Effect of tumor size on S-2-(3-aminopropylamino)ethylphosphorothioic acid and misonidazole alteration of tumor response to cyclophosphamide

Abstract

The influence of tumor size on the ability of S-2-(3-aminopropylamino)ethylphosphorothioic acid (WR-2721) or misonidazole (MISO) to alter cyclophosphamide (CY) antitumor activity was investigated, using a chemically induced fibrosarcoma (FSA) and a spontaneous fibrosarcoma (NFSA) in C3Hf/Kam mice. Tumors were of two sizes at the time of treatment, 8-mm leg tumors and 4-day-old micrometastases in the lung. The antitumor activity of CY and its modification were assessed by growth delay of leg tumors and the reduction in the number of lung metastases.

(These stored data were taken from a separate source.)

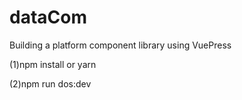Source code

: # dataCom
Building a platform component library using VuePress

(1)npm install or yarn

(2)npm run dos:dev

<!-- URL：https://juejin.im/post/5aefc37a6fb9a07ab83df131 -->
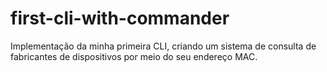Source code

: # first-cli-with-commander
Implementação da minha primeira CLI, criando um sistema de consulta de fabricantes de dispositivos por meio do seu endereço MAC.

Both measures of tumor response were more pronounced as the dose of CY increased, and FSA was more sensitive to CY than was NFSA. WR-2721 (400 mg/kg), given 30 min before treatment with CY, reduced the effectiveness of CY on both FSA and NFSA. This reduction in effectiveness of CY was only minimal for leg tumors (dose-modifying factors were 1.1 for FSA and 1.03 for NFSA) but remarkable for lung micrometastases (dose-modifying factors were 1.81 for FSA and 1.55 for NFSA). Protection increased with the increase in the dose of WR-2721 and was also dependent on the time of injection relative to CY. The greatest protection occurred when WR-2721 was given within 30 min before to 15 min after CY. Tumor size had the opposite effect on MISO from that on WR-2721. MISO (1 mg/g) enhanced the effect of CY more effectively for leg tumors than for lung micrometastases: dose-modifying factors were 1.74 for FSA and 2.21 for NFSA growing in the leg and 1.27 for FSA and 1.11 for NFSA lung micrometastases. Therefore, tumor size appears to be a very important factor in determining the extent of WR-2721- and MISO-induced modification of CY antitumor effect.